Pitchfork to fluf it back up would be best to protect from turf injury.


----------



## ken-n-nancy

Ouch. Been there. 5 October 2016 Lawn Devastation from Septic Tank Installation.










Fixing those properly is a fair bit of work. The compacted soil needs to be lifted / loosened. I think the spading fork technique is the best solution, but it's pretty labor intensive, so it probably isn't what your contractor was planning. There's also the risk of hitting an irrigation line if you have irrigation that is buried shallow in places (been there, done that, too...) A manual core aerator can help also.

Many contractors try to fix this kind of thing by just spreading new topsoil over everything, leveling it out, and tossing new seed over the top.

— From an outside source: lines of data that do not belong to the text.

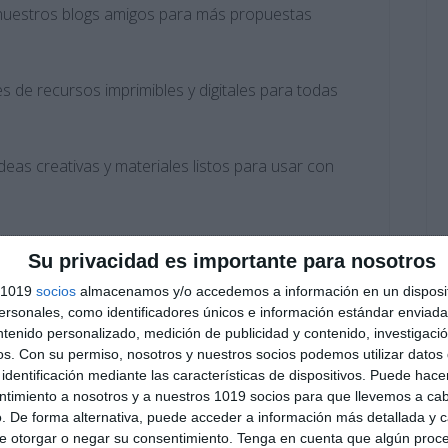
r nuestros blogs amigos para más propuestas
es de recursos imprimibles y digitales para todas
 ideas creativas y materiales listos para usar con
L FINAL EL PDF
Su privacidad es importante para nosotros
s 1019
socios
almacenamos y/o accedemos a información en un disposit
sonales, como identificadores únicos e información estándar enviada 
ntenido personalizado, medición de publicidad y contenido, investigaci
os.
Con su permiso, nosotros y nuestros socios podemos utilizar datos 
identificación mediante las características de dispositivos. Puede hacer
ntimiento a nosotros y a nuestros 1019 socios para que llevemos a ca
. De forma alternativa, puede acceder a información más detallada y 
e otorgar o negar su consentimiento.
Tenga en cuenta que algún proc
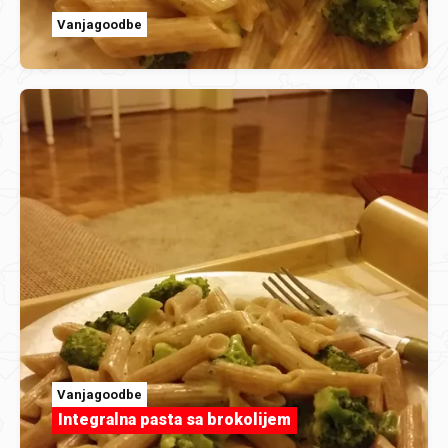
Vanjagoodbe
Vanjagoodbe
Integralna pasta sa brokolijem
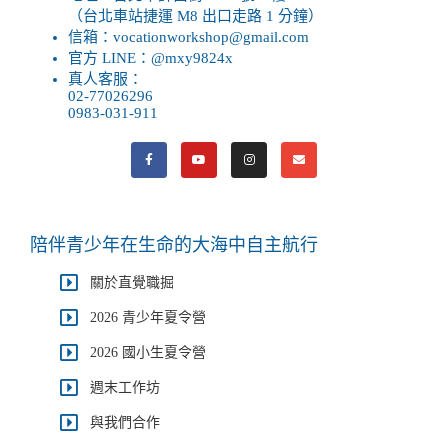
（台北車站捷運 M8 出口走路 1 分鐘）
信箱：vocationworkshop@gmail.com
官方 LINE：@mxy9824x
真人客服：
02-77026296
0983-031-911
陪伴青少年在生命的大海中自主航行
關於直覺職掘
2026 青少年夏令營
2026 國小生夏令營
週末工作坊
與我們合作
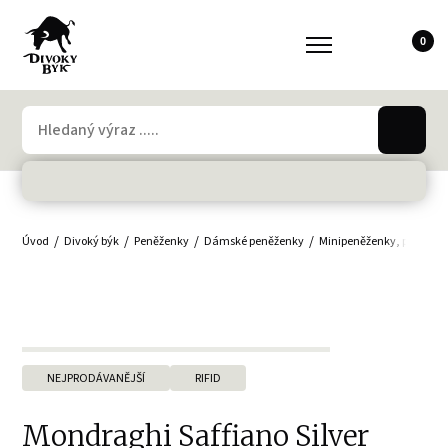
0
Úvod
Divoký býk
Peněženky
Dámské peněženky
Minipeněženky, peněženk
NEJPRODÁVANĚJŠÍ
RIFID
Mondraghi Saffiano Silver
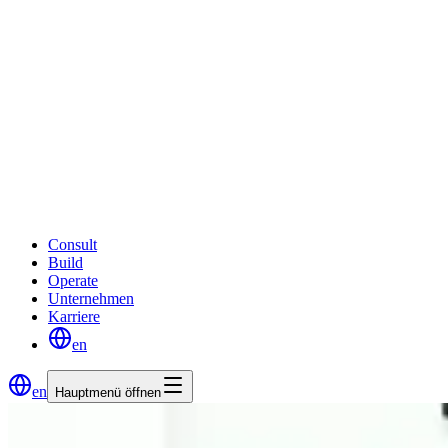
Consult
Build
Operate
Unternehmen
Karriere
en
en
Hauptmenü öffnen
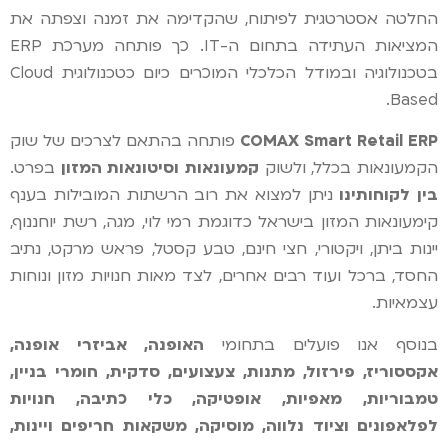
החלטה אסטרטגית לפיתוח, שהקדימה את זמנה וצפתה את
המציאות העתידה בתחום ה-IT. כך פותחה מערכת ERP
בטכנולוגיה ובמודל הכלכלי המוכרים כיום כטכנולוגית Cloud
Based.
COMAX Smart Retail ERP
פותחה בהתאם לצרכים של שוק
הקמעונאות בכלל, ולשוק
קמעונאות וסיטונאות המזון
בפרט.
בין לקוחותינו
ניתן למצוא את רוב הרשתות המובילות בענף
קימעונאות המזון בישראל כדוגמת רמי לוי, מגה, רשת יוחננוף,
יינות ביתן, ויקטורי, חצי חינם, טבע קסטל, פראש מרקט, נתיב
החסד, ברכל ועוד רבים אחרים, לצד מאות חנויות מזון ונוחות
עצמאיות.
בנוסף אנו פועלים בתחומי
האופנה, אביזרי אופנה,
אקססוריז, פירזול, מתנות, צעצועים, סדקית, חומרי בניין,
טמבוריות, מאפיות, אופטיקה, כלי כתיבה, חנויות
לפלאפונים וציוד נלווה, מוסיקה, משקאות חריפים ויינות,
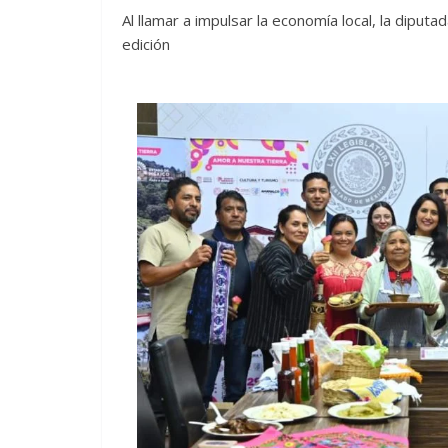
Al llamar a impulsar la economía local, la diputa
edición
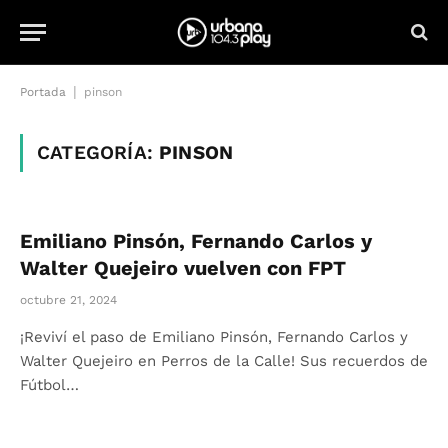
|
Portada
pinson
CATEGORÍA:
PINSON
Emiliano Pinsón, Fernando Carlos y
Walter Quejeiro vuelven con FPT
octubre 21, 2024
¡Reviví el paso de Emiliano Pinsón, Fernando Carlos y
Walter Quejeiro en Perros de la Calle! Sus recuerdos de
Fútbol…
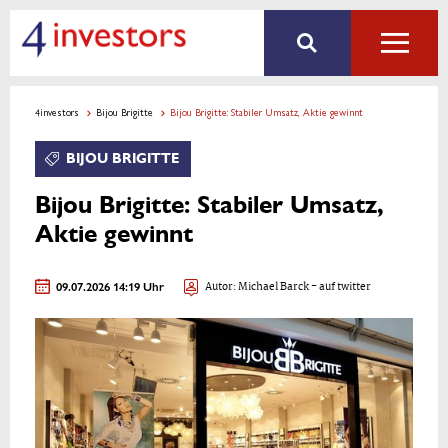
4investors
Bijou Brigitte
Bijou Brigitte: Stabiler Umsatz, Aktie gewinnt
BIJOU BRIGITTE
Bijou Brigitte: Stabiler Umsatz,
Aktie gewinnt
09.07.2026 14:19 Uhr
Autor:
Michael Barck
- auf twitter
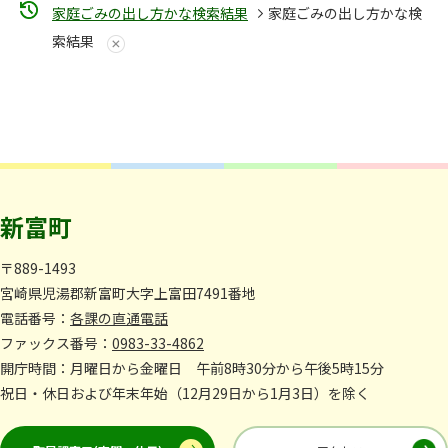
家庭ごみの出し方かな検索結果
家庭ごみの出し方かな検
索結果
新富町
〒889-1493
宮崎県児湯郡新富町大字上富田7491番地
電話番号：
各課の直通電話
ファックス番号：
0983-33-4862
開庁時間：月曜日から金曜日 午前8時30分から午後5時15分
祝日・休日および年末年始（12月29日から1月3日）を除く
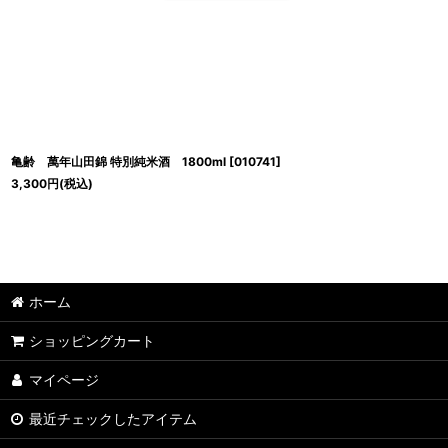
亀齢 萬年山田錦 特別純米酒 1800ml
[
010741
]
3,300
円
(税込)
ホーム
ショッピングカート
マイページ
最近チェックしたアイテム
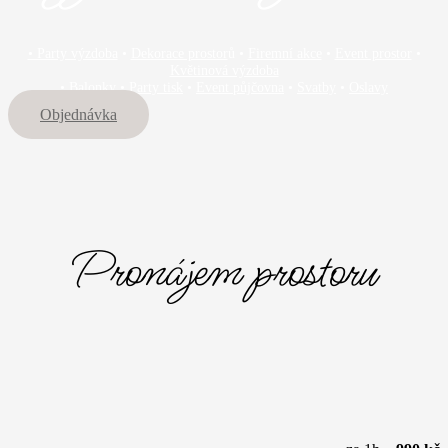
• Party výzdoba
•
Dekorace prostor
ů •
Firemní akce
•
Event prostor
•
Květinová výzdoba
•
Balonky
•
Party tisk
•
Event půjčovna
•
Svatby
•
Oslavy
Objednávka
Pronájem prostoru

The problem with that is there are still mechanically compacted tracks underneath the new soil, which cause inconsistent drainage issues and impede root growth in the severely compacted stuff. This isn't really a fix, from my perspective, but more like sweeping the problem under the rug.

After getting it all level again, adding seed would help if you don't have a lot of KBG in your northern mix to spread back into the ruts.


----------



## h22lude

Will a cultivator work? Seems like that would loosen up the soil pretty well, at least for the shallow tire marks. That section in the second picture I'll probably have to remove some of the soil, cultivate then add top soil.


----------